## Reading passage:
start

Australia Announces Aggressive Defence Policy

Dr. Vijay Sakhuja

During the present world turmoil, the Australian government has announced an aggressive defence policy. The White Paper on defence titled ‘Defending Australia in the Asia Pacific Century: Force 2030’ envisages a considerable increase in its defence expenditure and a significant military acquisition programme for the Australian Defence Forces (ADF).

The Australian Prime Minister has argued in favour of the new defence policy as ‘big shifts in the global distribution of power’ have taken place since Australia’s last defence White Paper.. The Paper notes that though the United States would remain the preeminent power with enormous capacities, global reach and would guarantee strategic stability, other major powers like China, India, Russia, Japan and the European Union would be in a position to exercise considerable influence in varying degrees, to shape the Asia Pacific security. These developments demand a reassessment of Australia’s ‘strategic operating environment’ and re-appreciation of its national security needs.

The Policy envisions a potent ADF to meet the security challenges not only in Australia’s immediate neighbourhood but far into the Indian Ocean-Persian Gulf. For Australia, the key geographical areas of interest are Southeast Asian waters including South China Sea, the Indian Ocean, and the South Pacific.. Towards that end, the ADF need to be equipped with appropriate capabilities to exert ‘air superiority and sea control’ in spaces as its approaches and respond to other existing and emerging threats in distant theatres such as Afghanistan.

end

## Dataset rows:
start

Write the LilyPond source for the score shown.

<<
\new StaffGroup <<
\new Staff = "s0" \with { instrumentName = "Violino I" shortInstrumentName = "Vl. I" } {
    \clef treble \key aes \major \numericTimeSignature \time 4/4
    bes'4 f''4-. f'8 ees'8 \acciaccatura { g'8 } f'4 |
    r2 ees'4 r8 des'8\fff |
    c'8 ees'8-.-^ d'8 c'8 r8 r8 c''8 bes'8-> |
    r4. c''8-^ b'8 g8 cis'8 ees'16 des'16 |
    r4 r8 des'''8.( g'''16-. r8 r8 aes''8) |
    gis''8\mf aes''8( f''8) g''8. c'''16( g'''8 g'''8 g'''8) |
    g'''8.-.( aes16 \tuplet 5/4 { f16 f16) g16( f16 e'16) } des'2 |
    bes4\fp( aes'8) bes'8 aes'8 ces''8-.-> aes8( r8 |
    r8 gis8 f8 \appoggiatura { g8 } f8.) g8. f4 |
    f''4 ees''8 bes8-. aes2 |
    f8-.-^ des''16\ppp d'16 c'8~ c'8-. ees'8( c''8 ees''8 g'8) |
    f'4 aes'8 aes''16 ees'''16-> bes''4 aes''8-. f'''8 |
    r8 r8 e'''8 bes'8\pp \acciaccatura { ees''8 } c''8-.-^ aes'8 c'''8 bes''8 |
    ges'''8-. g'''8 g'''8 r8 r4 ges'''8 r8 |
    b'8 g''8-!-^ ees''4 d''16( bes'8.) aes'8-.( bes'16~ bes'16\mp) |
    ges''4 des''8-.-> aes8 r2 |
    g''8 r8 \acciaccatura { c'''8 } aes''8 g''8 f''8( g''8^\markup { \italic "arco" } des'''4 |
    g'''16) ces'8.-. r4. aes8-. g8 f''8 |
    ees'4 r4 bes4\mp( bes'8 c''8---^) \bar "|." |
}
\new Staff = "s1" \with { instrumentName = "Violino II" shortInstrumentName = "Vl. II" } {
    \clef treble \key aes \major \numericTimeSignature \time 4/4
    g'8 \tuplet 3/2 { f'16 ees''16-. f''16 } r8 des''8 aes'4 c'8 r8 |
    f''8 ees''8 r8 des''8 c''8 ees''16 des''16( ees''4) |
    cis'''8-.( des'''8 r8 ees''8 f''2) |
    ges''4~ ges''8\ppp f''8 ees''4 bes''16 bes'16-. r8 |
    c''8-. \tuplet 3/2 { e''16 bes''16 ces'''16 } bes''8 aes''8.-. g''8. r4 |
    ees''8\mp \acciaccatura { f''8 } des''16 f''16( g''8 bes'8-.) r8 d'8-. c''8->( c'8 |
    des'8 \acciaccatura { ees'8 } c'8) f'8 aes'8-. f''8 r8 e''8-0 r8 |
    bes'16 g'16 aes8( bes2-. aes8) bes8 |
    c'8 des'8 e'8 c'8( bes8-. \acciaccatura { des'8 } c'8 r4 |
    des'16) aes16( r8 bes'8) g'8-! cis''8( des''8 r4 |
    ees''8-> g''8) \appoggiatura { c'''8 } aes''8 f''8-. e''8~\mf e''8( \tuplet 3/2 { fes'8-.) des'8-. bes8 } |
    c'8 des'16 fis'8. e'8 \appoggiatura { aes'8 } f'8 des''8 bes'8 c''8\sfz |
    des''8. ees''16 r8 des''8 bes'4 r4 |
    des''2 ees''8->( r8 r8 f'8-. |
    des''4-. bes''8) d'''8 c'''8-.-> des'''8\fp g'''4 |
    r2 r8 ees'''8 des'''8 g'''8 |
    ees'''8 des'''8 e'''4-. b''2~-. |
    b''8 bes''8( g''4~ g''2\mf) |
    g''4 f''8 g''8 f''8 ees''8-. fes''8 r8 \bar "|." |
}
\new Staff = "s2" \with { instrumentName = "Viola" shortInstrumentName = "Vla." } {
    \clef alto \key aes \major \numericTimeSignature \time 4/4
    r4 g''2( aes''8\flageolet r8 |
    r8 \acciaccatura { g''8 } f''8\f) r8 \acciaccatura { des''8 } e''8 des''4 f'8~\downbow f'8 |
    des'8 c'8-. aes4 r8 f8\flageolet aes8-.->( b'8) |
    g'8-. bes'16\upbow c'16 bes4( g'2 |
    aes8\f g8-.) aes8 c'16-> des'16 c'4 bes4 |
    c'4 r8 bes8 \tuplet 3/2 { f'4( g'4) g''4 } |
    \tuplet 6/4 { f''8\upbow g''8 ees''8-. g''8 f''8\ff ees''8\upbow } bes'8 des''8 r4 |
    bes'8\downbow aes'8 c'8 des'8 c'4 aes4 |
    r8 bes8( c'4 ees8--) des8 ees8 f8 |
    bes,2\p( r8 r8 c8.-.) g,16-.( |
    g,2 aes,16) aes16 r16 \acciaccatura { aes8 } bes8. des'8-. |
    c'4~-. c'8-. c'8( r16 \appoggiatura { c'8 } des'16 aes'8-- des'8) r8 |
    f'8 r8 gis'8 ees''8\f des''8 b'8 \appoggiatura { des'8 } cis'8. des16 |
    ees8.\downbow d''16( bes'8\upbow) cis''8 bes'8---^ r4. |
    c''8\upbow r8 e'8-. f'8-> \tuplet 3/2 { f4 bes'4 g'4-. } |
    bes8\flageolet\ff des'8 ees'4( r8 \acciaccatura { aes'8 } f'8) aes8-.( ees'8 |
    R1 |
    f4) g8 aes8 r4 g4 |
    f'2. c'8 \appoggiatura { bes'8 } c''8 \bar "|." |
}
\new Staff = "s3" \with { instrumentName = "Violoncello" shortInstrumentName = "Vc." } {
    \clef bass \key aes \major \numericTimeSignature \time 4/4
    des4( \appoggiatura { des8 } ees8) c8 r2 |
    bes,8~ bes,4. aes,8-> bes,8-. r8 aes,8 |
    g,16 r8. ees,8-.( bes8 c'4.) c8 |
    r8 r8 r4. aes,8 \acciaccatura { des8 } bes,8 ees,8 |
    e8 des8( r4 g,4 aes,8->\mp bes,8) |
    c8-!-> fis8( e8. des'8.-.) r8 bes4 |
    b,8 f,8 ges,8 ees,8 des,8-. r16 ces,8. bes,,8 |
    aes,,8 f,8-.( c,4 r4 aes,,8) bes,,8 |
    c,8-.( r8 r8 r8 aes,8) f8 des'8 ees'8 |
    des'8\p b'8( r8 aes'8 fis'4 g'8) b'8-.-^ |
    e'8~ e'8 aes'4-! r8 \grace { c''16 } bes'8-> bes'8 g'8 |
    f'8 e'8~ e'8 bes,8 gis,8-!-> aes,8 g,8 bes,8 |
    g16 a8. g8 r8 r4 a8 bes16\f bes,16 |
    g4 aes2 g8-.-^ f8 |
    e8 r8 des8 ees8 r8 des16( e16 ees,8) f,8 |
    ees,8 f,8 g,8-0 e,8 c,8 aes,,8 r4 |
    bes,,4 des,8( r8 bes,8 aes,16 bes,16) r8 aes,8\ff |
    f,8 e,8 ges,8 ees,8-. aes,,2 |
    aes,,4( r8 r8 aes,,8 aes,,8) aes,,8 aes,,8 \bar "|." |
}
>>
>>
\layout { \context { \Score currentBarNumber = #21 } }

end
start

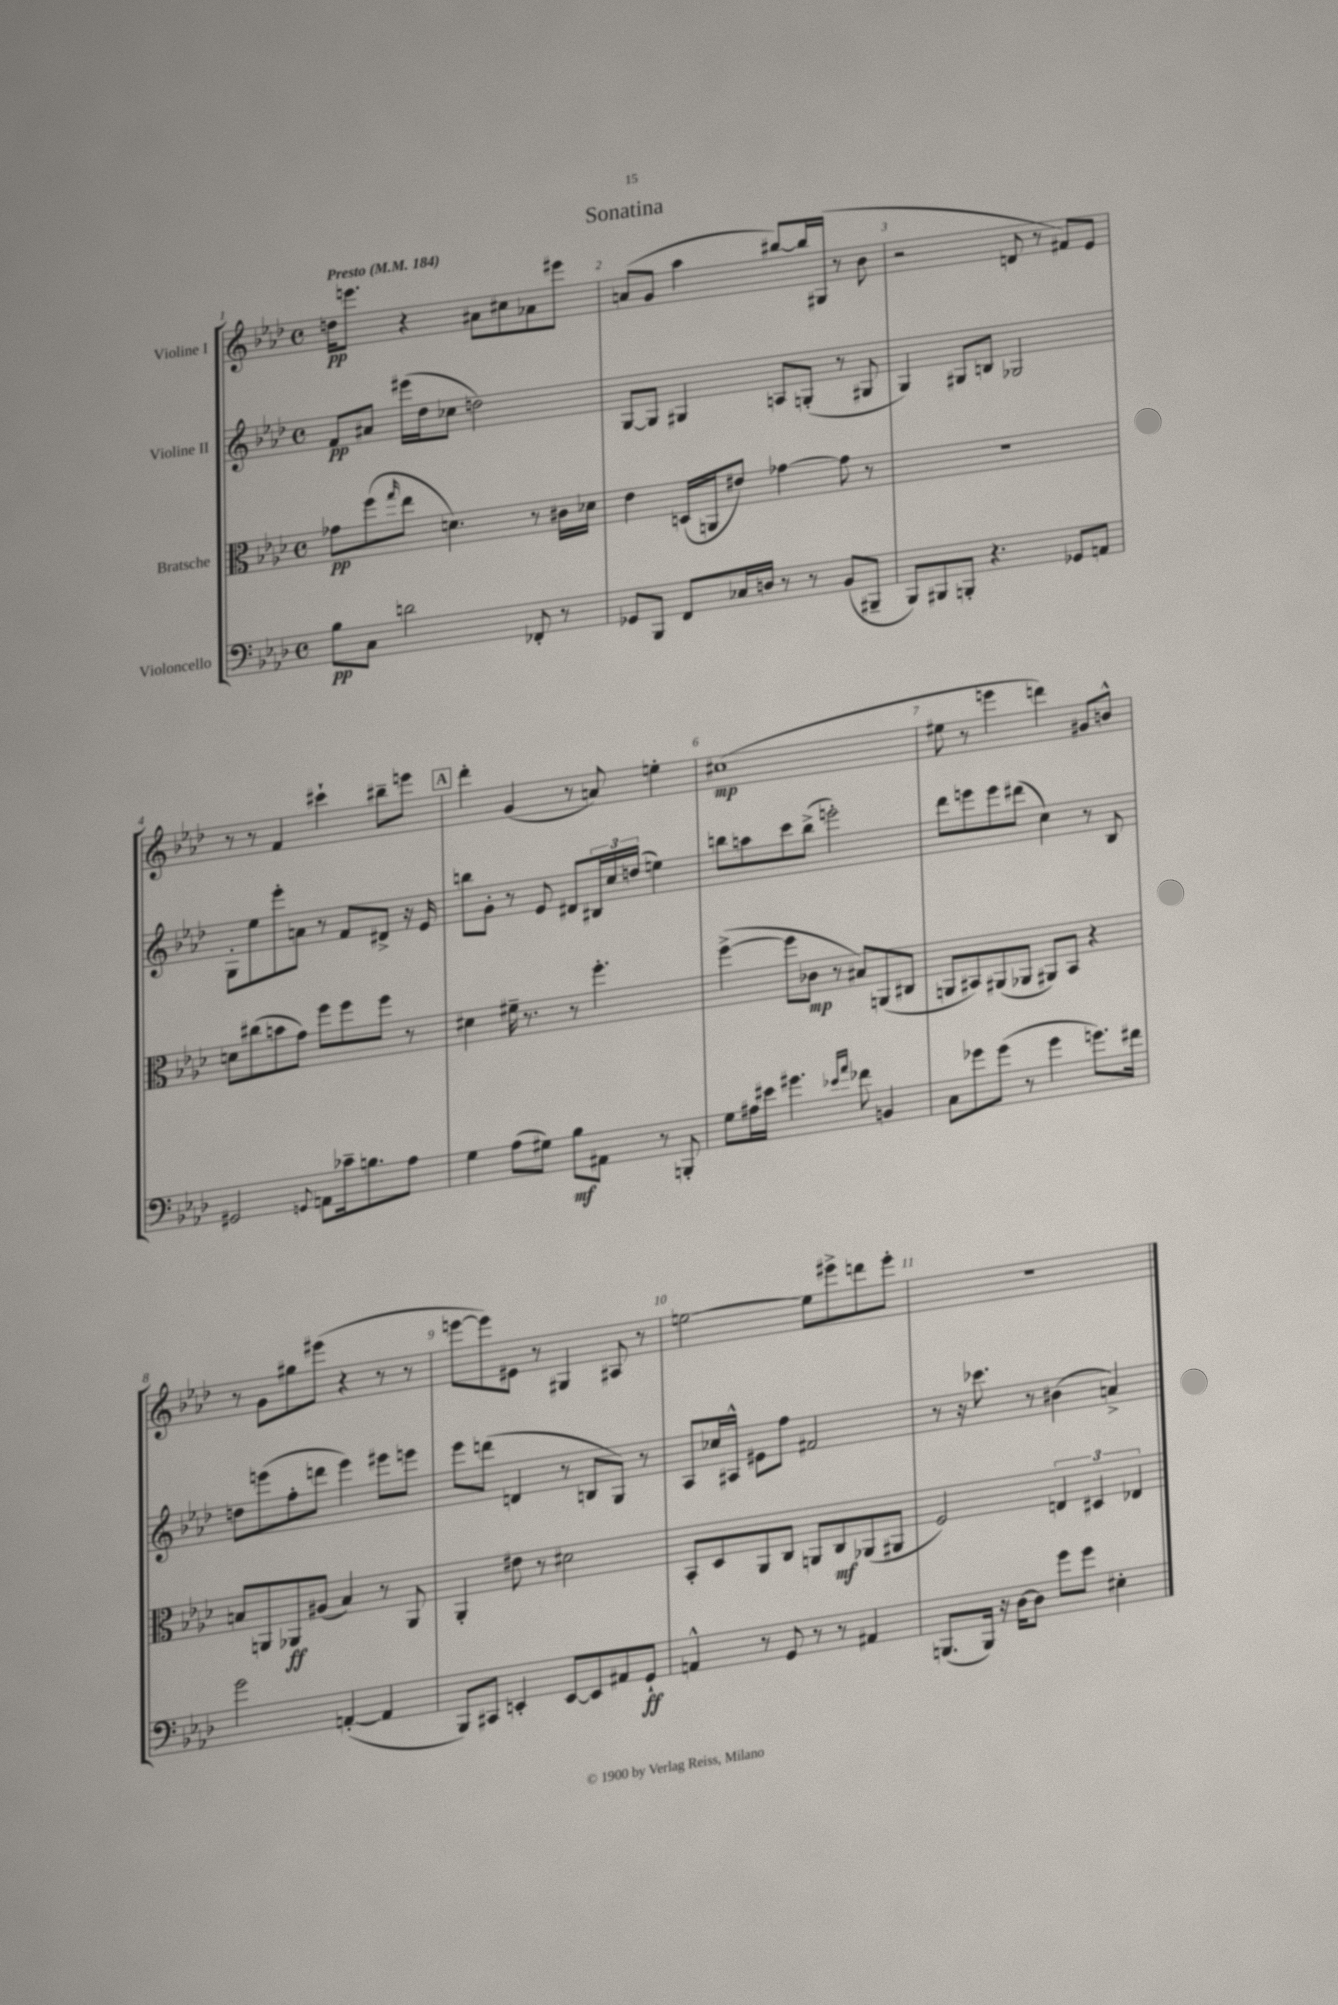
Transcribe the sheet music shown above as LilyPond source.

end

## Exercise instructions:
- A) According to the article on Australia's defense policy, what is the title of the defense White Paper?
- B) Repeat the passage of the article on Australia's defense policy that lies between "During the present" and "Defence Forces (ADF).", inclusive.
- C) Carry on the article on Australia's defense policy from the point at which it stops.

## Solved problems:
- A) ‘Defending Australia in the Asia Pacific Century: Force 2030’

- B)
During the present world turmoil, the Australian government has announced an aggressive defence policy. The White Paper on defence titled ‘Defending Australia in the Asia Pacific Century: Force 2030’ envisages a considerable increase in its defence expenditure and a significant military acquisition programme for the Australian Defence Forces (ADF).

- C)
The key components of the restructuring of force include twelve modern submarines, air defence destroyers, sea launched land attack cruise missiles, Joint Strike Fighters , long range maritime patrol aircraft, combat vehicles for the land forces , and a host of capabilities to respond to information warfare. However, for space based assets and other sensitive technologies, Australia will rely on the US. In essence, there is a thrust towards building naval capabilities as Australia’s security environment is essentially ‘maritime’ in nature.

However, there have been mixed reactions to the White Paper that range from ‘fuelling an arms race’ to ‘a benign development from an economically successful nation’ exhibiting diagonally opposite views and merit discussion. It is quite evident that there is the ‘China paranoia’ in Australia and it can be easily gleaned through the White paper. The Australians are reacting to the ongoing Chinese military modernization, its evolving power projection capabilities and opaqueness in defence plans. The Chinese commentators have reacted sharply to Australia’s ‘China threat’ thesis. Likewise, the paper, though not as explicit as on China, is concerned about India’s military modernization and nuclear capabilities. It also infers the resultant impact of a rising China and India on Southeast Asia.

Be that as it may, what does the 20-year military buildup programme portend for the Asia Pacific security? At a macro level, Australia may be spawning an arms race in the region. Hawkish leaders of smaller countries are likely to pretext the Australian defence plans as a stimulant for their argument on national military buildup. The Asia Pacific region is already witnessing a ‘submarine frenzy’ and several more countries would only be too tempted to acquire advanced submarines as deterrent. Vietnam’s plan to acquire Kilo class submarines is a recent case in point. Similarly, the planned acquisition of 100 Joint Strike Fighters would add to the regional concerns particularly among Southeast Asian countries that are beset with internal security problems and are concentrating their efforts at combating terrorism, insurgency and communal violence.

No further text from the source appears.